> INSTRUCTIONS TO FOLLOW
Return each record word for word and omit the pictures.

:: DATASET ENTRIES

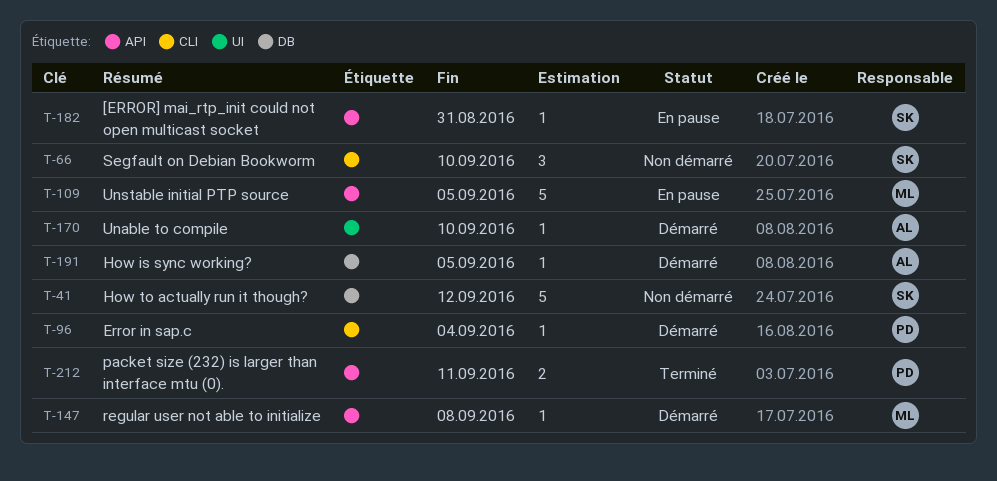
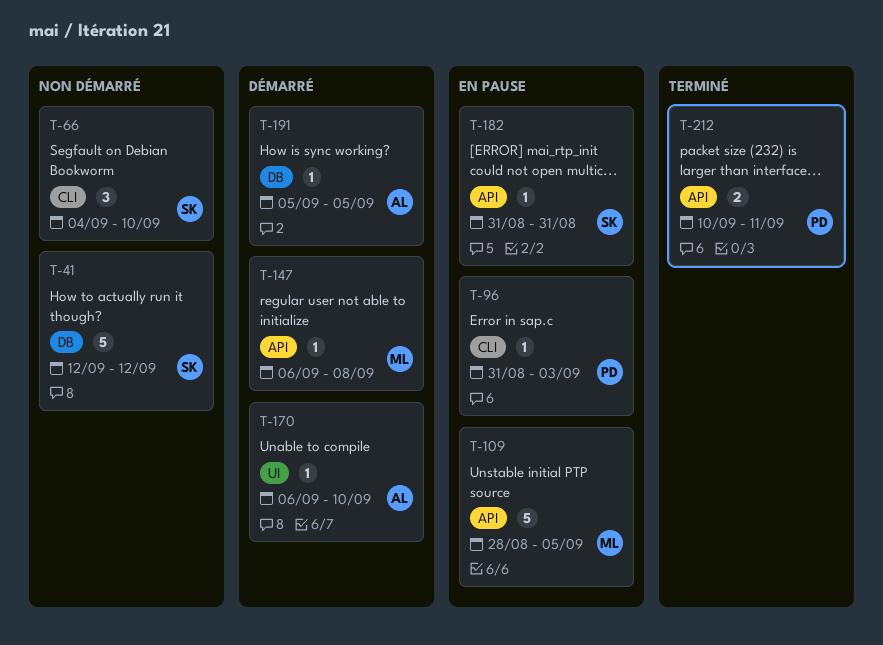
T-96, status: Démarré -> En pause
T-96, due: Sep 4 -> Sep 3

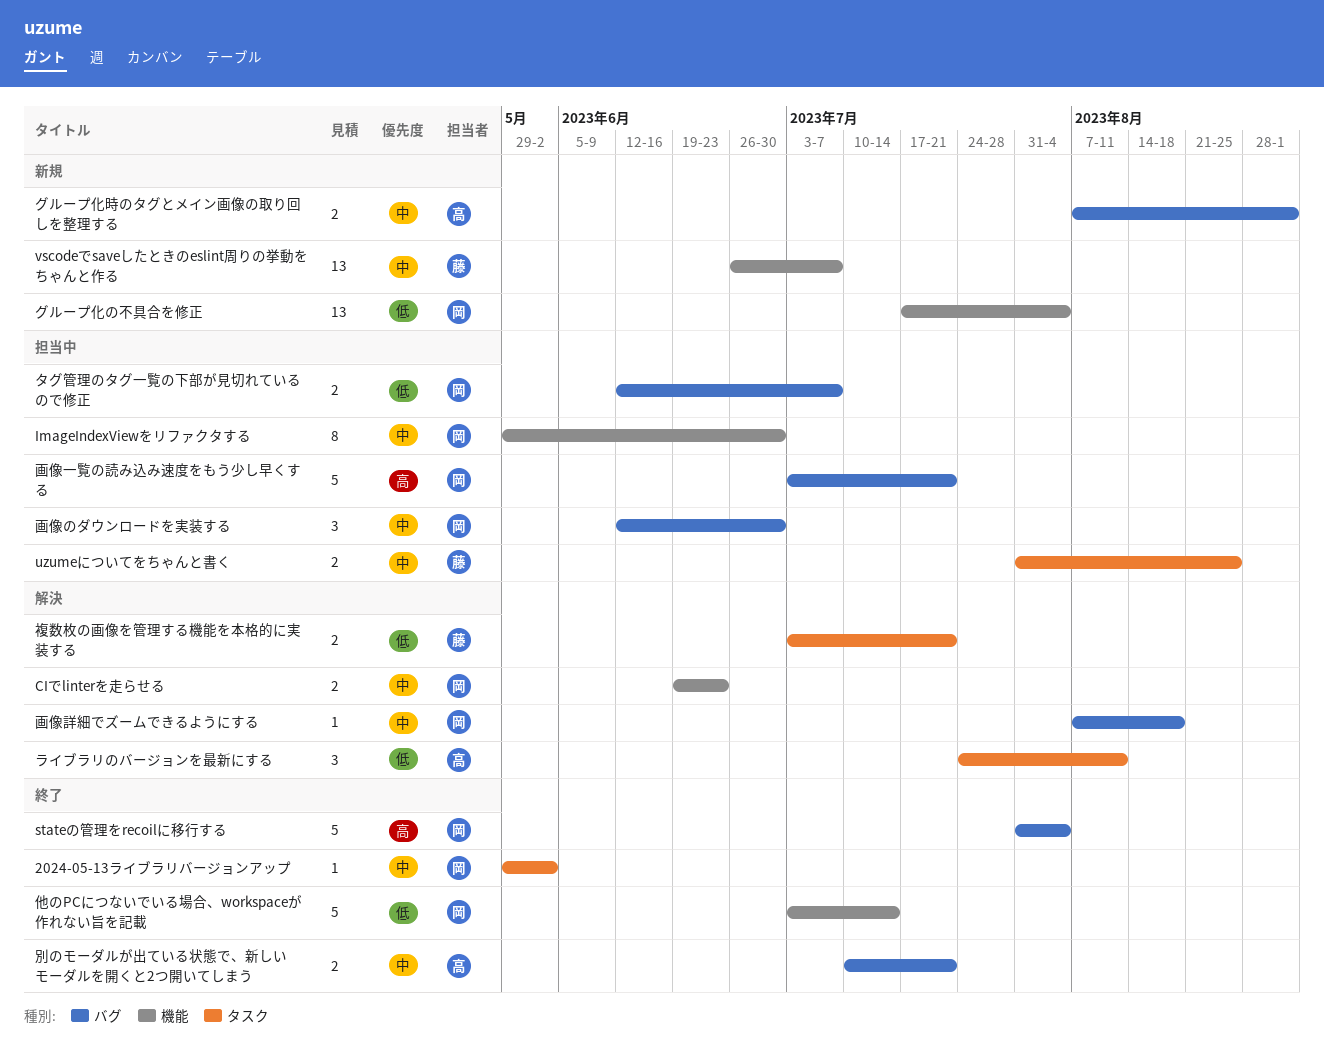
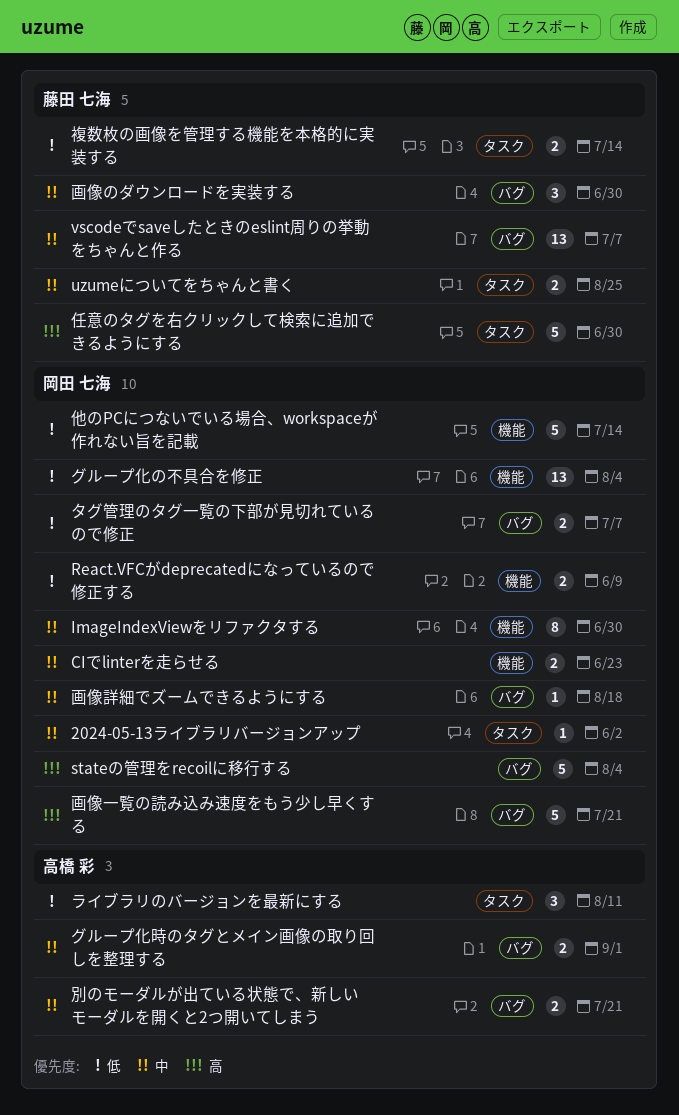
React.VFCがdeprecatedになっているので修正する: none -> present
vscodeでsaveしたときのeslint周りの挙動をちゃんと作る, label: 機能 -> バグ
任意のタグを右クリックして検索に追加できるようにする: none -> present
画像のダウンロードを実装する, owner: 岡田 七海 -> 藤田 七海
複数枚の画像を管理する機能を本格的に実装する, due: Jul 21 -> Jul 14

::::

> YOUR RESPONSE
T-96, status: Démarré -> En pause
T-96, due: Sep 4 -> Sep 3

React.VFCがdeprecatedになっているので修正する: none -> present
vscodeでsaveしたときのeslint周りの挙動をちゃんと作る, label: 機能 -> バグ
任意のタグを右クリックして検索に追加できるようにする: none -> present
画像のダウンロードを実装する, owner: 岡田 七海 -> 藤田 七海
複数枚の画像を管理する機能を本格的に実装する, due: Jul 21 -> Jul 14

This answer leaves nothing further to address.